How to Self-Check Before Submitting If You Used Grammarly

A practical self-check that accounts for what grammarly ai detector reddit discussions surface does not start with a single score. It starts with a saved draft from before you ran any editing tool. After accepting Grammarly suggestions on a copy of that draft, compare the before-and-after text. If several suggestions made the writing substantially smoother, check both versions with a detector that shows sentence-level highlights rather than just a total percentage. That shows whether the flagged sentences are the ones Grammarly touched or whether they were already in a high-risk zone. Running the same check through a detector separate from Grammarly — such as GPTZero, Originality.ai, or NotGPT — adds a second data point. If the same sentences score high across tools, those are the passages to revise: add a concrete example, cite a specific source, or include an observation only you could have made. If scores diverge significantly between tools, you are in the ambiguous zone where neither detector has strong evidence, and documenting that divergence before submitting is a reasonable precaution. NotGPT can be useful here because it returns sentence-level highlights that show exactly which passages contributed to the overall score, making it easier to decide what to revise versus what to leave alone.

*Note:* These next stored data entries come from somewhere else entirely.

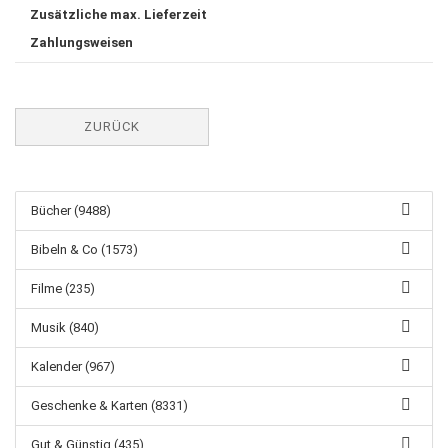
Zusätzliche max. Lieferzeit
Zahlungsweisen
ZURÜCK
Bücher (9488)
Bibeln & Co (1573)
Filme (235)
Musik (840)
Kalender (967)
Geschenke & Karten (8331)
Gut & Günstig (435)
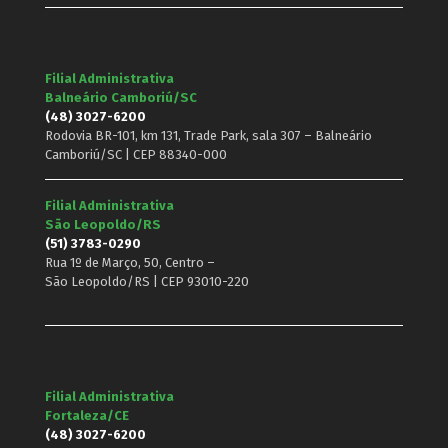
Filial Administrativa
Balneário Camboriú/SC
(48) 3027-6200
Rodovia BR-101, km 131, Trade Park, sala 307 – Balneário
Camboriú/SC | CEP 88340-000
Filial Administrativa
São Leopoldo/RS
(51) 3783-0290
Rua 1º de Março, 50, Centro –
São Leopoldo/RS | CEP 93010-220
Filial Administrativa
Fortaleza/CE
(48) 3027-6200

The goal is not to outsmart a percentage — it is to make sure what you submit reflects your actual thinking clearly enough that your drafts and notes could answer any question about how the work was produced.

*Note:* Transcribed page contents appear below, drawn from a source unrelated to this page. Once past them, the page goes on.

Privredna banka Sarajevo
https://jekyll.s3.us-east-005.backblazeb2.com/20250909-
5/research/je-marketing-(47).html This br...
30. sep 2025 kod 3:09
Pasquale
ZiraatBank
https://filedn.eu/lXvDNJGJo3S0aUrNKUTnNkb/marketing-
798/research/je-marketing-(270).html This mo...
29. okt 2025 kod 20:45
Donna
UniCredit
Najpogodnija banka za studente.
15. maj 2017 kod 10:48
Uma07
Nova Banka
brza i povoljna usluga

  1. Save your draft before running Grammarly so you have a clean before-and-after comparison.
  2. Check both the pre-edit and post-edit versions with a detector that returns sentence-level results.
  3. Cross-check with a second detector different from Grammarly's built-in tool.
  4. Revise sentences that consistently score high across multiple tools by adding specific, concrete content.
  5. Keep version history, writing notes, and source annotations in case you need to explain your process.